There is, of course, no remedy for unemployment under present economic conditions. All that can be done by the State, consistently with the private ownership of land and industrial capital, is to remedy the distress arising from unemployment, and as I write (1910) the Government are contemplating a scheme for unemployment insurance, based on contributions by men and masters, with aid from taxation. Such a scheme should be strongly supported, but there should be clarity of ideas as to what is effected by insurance. Unemployment insurance no more cures unemployment than life insurance cures death. All that is done by it is to relieve the distress caused by the unemployment.
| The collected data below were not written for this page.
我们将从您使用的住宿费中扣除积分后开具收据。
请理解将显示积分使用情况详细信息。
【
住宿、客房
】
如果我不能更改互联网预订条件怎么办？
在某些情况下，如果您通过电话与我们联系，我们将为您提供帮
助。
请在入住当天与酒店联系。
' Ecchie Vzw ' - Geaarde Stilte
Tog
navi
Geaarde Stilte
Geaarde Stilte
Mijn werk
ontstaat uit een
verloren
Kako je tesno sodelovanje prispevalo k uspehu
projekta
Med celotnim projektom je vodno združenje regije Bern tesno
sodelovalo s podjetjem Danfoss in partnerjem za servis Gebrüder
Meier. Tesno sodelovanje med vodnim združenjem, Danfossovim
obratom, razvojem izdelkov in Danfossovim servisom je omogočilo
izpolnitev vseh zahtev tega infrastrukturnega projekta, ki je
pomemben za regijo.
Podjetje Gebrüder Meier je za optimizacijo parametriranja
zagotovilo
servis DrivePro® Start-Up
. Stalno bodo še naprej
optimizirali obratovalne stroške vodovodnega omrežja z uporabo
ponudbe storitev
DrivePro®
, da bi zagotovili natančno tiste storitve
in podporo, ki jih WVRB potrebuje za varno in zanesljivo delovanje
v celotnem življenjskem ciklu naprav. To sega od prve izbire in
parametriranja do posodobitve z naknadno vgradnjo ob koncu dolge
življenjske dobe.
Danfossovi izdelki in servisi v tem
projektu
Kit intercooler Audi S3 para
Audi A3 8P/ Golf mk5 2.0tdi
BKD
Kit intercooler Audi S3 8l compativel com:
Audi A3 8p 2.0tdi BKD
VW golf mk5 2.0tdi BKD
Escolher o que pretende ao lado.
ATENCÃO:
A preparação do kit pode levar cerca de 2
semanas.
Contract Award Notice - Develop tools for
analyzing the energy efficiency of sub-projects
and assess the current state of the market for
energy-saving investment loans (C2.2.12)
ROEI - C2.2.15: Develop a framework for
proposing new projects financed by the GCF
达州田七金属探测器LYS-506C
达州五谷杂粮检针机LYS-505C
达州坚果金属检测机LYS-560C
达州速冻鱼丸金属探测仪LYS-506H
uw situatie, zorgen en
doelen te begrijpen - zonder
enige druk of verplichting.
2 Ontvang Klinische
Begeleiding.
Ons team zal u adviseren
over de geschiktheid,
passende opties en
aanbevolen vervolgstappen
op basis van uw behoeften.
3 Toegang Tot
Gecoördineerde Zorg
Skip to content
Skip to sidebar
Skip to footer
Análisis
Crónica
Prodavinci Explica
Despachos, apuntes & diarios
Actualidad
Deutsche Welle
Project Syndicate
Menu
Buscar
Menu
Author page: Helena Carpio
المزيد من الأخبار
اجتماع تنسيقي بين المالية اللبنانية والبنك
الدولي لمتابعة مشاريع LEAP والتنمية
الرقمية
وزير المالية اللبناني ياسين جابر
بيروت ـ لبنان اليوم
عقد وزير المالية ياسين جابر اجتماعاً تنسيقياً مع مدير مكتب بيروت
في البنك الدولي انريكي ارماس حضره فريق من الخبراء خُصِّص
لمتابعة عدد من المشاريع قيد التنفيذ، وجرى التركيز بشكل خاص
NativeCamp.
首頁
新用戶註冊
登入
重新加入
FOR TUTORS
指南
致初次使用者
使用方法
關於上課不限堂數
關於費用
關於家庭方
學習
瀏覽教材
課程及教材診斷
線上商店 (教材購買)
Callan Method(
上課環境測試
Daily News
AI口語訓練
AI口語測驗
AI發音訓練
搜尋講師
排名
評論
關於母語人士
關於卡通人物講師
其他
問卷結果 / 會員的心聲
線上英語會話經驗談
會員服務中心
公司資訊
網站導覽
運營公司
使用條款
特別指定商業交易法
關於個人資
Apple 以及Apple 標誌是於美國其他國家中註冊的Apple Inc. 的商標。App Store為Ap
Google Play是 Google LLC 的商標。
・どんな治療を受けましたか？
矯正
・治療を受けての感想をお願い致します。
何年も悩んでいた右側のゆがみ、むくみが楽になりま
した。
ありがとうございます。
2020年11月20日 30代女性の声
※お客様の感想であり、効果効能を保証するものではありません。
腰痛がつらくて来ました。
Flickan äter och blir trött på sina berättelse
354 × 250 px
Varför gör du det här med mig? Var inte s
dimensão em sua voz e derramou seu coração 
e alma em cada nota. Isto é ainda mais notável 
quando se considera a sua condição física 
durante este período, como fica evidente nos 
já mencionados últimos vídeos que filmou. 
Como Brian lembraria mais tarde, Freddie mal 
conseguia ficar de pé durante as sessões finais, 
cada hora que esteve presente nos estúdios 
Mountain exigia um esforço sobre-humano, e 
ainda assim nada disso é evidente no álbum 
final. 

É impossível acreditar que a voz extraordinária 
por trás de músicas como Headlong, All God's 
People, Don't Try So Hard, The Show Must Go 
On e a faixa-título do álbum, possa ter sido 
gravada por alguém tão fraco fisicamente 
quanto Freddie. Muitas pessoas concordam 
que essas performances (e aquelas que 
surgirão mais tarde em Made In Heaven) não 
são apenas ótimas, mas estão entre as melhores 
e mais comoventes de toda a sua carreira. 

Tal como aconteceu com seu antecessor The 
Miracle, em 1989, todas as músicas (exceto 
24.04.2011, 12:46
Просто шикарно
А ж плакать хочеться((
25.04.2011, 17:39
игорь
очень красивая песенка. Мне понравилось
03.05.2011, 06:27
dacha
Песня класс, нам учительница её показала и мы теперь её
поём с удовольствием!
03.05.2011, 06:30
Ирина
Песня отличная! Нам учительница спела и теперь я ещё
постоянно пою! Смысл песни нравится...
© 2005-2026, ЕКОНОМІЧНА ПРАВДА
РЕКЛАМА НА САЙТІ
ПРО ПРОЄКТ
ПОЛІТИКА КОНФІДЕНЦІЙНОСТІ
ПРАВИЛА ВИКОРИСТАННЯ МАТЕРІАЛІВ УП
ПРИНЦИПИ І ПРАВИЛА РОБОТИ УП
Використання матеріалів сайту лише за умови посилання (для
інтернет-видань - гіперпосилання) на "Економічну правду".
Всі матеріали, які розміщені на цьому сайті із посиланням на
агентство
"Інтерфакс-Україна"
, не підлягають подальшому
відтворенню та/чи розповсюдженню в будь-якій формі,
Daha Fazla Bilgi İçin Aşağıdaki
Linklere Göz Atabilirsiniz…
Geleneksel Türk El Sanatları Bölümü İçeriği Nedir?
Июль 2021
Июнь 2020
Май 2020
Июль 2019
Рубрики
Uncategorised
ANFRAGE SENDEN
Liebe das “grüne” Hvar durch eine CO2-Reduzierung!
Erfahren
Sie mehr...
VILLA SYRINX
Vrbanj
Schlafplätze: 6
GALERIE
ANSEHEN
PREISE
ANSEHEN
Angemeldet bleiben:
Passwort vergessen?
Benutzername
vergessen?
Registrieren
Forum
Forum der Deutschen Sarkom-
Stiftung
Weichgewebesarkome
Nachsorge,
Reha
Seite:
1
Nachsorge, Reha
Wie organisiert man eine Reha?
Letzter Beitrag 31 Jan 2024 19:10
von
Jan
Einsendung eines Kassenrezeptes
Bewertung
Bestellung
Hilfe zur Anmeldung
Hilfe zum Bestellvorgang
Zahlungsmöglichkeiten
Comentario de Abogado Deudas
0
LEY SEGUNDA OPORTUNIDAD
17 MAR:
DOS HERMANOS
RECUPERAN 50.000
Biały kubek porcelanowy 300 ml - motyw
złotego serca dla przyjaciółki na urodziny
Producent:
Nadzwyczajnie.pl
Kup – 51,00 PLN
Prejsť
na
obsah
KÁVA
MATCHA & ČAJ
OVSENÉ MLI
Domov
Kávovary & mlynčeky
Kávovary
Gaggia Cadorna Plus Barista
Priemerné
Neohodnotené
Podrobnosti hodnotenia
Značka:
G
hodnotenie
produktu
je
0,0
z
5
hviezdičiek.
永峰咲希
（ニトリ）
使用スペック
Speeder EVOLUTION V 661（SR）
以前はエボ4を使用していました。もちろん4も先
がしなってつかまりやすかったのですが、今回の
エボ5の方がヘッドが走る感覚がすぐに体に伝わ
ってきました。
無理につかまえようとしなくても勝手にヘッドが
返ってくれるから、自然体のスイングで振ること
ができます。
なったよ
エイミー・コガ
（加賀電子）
It is a great and worthy object, but the unemployed workman drawing his out-of-work pay, is still unemployed.

The Labour Party has propounded a "Right-to-Work" Bill, but this again, on examination, suggests work or maintenance, its promoters seeing clearly that economic work cannot be made to order by a State which is as poor in property as the workmen themselves. The Right-to-Work Bill is thus no more a remedy for unemployment than an insurance scheme is such a remedy.

Nor can the State, by pursuing its few public works chiefly in bad seasons, level unemployment as between good years and bad, or as between good seasons and bad. The troughs of the waves of depression are too great to be filled by such means, and they deceive themselves who think that they can rule those waves by the manipulation of Government contracts.

The Labour Exchange is a useful machine for organizing labour to meet the vicissitudes of individualistic industry. It has been described as equivalent to the organization of industry, but that is a misnomer. The organization of industry can only begin with the organization of the means of production. If we organize production we necessarily organize labour. If we enrol unemployed workmen, and move them about as pawns to suit the uneconomic conditions of unorganized capital units ("Come and tell us if you want a man;" "Come and tell us if you want a job") we may save the workman some trouble and loss of self-respect in finding new jobs, and render more tolerable his periods of idleness, but most surely we neither organize industry nor increase the volume of employment.

CHAPTER X
PART OF THEIR WAGES

IN considering the earnings, as distinguished from the rates of wages, of the manual labour classes, we have found it necessary to make an allowance for time lost through sickness and accidents. Let us now examine the available records of the industrial accidents and diseases of occupations which are part of the wages of the working classes, and at the price of which the comforts of the well-to-do are purchased.

As to persons employed in factories and workshops, we have the reports made to the inspectors under the Factory and Workshop Act of 1901. By Section 19 of the Act it is provided that where there occurs an accident which either

(a) Causes loss of life to a person employed in a factory or workshop; or

(b) Causes to a person employed in a factory or workshop such bodily injury as to prevent him on any one of the three working days next after the occurrence of the accident from being employed for five hours on his ordinary work, written notice shall forthwith be sent to the factory inspector for the district.